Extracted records
┌──
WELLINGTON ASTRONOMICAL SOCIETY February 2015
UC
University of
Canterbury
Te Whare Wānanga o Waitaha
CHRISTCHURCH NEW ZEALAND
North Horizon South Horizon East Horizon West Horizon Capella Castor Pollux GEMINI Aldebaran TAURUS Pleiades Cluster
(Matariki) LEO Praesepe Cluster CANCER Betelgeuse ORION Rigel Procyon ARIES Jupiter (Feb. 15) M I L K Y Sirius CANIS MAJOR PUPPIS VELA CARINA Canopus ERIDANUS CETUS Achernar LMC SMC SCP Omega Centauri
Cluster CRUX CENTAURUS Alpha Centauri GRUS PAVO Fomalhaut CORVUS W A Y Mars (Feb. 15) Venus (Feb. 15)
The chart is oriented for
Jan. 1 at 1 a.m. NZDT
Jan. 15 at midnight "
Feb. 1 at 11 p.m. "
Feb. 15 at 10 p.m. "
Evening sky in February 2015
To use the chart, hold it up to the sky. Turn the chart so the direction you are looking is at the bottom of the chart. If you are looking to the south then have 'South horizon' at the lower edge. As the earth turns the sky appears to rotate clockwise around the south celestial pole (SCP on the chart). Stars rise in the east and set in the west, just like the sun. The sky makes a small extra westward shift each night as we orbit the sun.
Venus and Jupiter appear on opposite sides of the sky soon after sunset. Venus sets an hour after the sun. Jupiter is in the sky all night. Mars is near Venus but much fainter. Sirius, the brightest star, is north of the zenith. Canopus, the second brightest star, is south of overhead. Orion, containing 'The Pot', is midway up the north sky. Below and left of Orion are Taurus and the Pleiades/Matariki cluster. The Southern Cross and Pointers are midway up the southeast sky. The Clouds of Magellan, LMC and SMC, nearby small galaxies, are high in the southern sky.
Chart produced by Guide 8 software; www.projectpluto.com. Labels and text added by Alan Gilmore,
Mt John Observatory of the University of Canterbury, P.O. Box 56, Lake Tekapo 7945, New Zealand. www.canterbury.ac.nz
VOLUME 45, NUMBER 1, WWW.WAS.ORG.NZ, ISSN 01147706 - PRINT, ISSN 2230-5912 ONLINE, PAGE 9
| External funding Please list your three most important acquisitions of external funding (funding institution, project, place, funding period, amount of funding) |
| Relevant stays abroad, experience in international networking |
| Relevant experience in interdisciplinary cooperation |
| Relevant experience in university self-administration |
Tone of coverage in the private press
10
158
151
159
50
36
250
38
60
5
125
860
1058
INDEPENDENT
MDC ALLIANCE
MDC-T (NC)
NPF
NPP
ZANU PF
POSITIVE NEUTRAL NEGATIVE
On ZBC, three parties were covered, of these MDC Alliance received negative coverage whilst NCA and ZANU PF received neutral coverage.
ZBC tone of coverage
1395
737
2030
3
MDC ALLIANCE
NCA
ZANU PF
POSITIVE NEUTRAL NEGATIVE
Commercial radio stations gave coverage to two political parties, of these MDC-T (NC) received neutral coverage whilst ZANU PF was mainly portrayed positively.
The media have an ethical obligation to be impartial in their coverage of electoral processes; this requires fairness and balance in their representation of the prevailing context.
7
└──
*Brief*: Set down every record above exactly as given.

*Answer section*:
WELLINGTON ASTRONOMICAL SOCIETY February 2015
UC
University of
Canterbury
Te Whare Wānanga o Waitaha
CHRISTCHURCH NEW ZEALAND
North Horizon South Horizon East Horizon West Horizon Capella Castor Pollux GEMINI Aldebaran TAURUS Pleiades Cluster
(Matariki) LEO Praesepe Cluster CANCER Betelgeuse ORION Rigel Procyon ARIES Jupiter (Feb. 15) M I L K Y Sirius CANIS MAJOR PUPPIS VELA CARINA Canopus ERIDANUS CETUS Achernar LMC SMC SCP Omega Centauri
Cluster CRUX CENTAURUS Alpha Centauri GRUS PAVO Fomalhaut CORVUS W A Y Mars (Feb. 15) Venus (Feb. 15)
The chart is oriented for
Jan. 1 at 1 a.m. NZDT
Jan. 15 at midnight "
Feb. 1 at 11 p.m. "
Feb. 15 at 10 p.m. "
Evening sky in February 2015
To use the chart, hold it up to the sky. Turn the chart so the direction you are looking is at the bottom of the chart. If you are looking to the south then have 'South horizon' at the lower edge. As the earth turns the sky appears to rotate clockwise around the south celestial pole (SCP on the chart). Stars rise in the east and set in the west, just like the sun. The sky makes a small extra westward shift each night as we orbit the sun.
Venus and Jupiter appear on opposite sides of the sky soon after sunset. Venus sets an hour after the sun. Jupiter is in the sky all night. Mars is near Venus but much fainter. Sirius, the brightest star, is north of the zenith. Canopus, the second brightest star, is south of overhead. Orion, containing 'The Pot', is midway up the north sky. Below and left of Orion are Taurus and the Pleiades/Matariki cluster. The Southern Cross and Pointers are midway up the southeast sky. The Clouds of Magellan, LMC and SMC, nearby small galaxies, are high in the southern sky.
Chart produced by Guide 8 software; www.projectpluto.com. Labels and text added by Alan Gilmore,
Mt John Observatory of the University of Canterbury, P.O. Box 56, Lake Tekapo 7945, New Zealand. www.canterbury.ac.nz
VOLUME 45, NUMBER 1, WWW.WAS.ORG.NZ, ISSN 01147706 - PRINT, ISSN 2230-5912 ONLINE, PAGE 9
| External funding Please list your three most important acquisitions of external funding (funding institution, project, place, funding period, amount of funding) |
| Relevant stays abroad, experience in international networking |
| Relevant experience in interdisciplinary cooperation |
| Relevant experience in university self-administration |
Tone of coverage in the private press
10
158
151
159
50
36
250
38
60
5
125
860
1058
INDEPENDENT
MDC ALLIANCE
MDC-T (NC)
NPF
NPP
ZANU PF
POSITIVE NEUTRAL NEGATIVE
On ZBC, three parties were covered, of these MDC Alliance received negative coverage whilst NCA and ZANU PF received neutral coverage.
ZBC tone of coverage
1395
737
2030
3
MDC ALLIANCE
NCA
ZANU PF
POSITIVE NEUTRAL NEGATIVE
Commercial radio stations gave coverage to two political parties, of these MDC-T (NC) received neutral coverage whilst ZANU PF was mainly portrayed positively.
The media have an ethical obligation to be impartial in their coverage of electoral processes; this requires fairness and balance in their representation of the prevailing context.
7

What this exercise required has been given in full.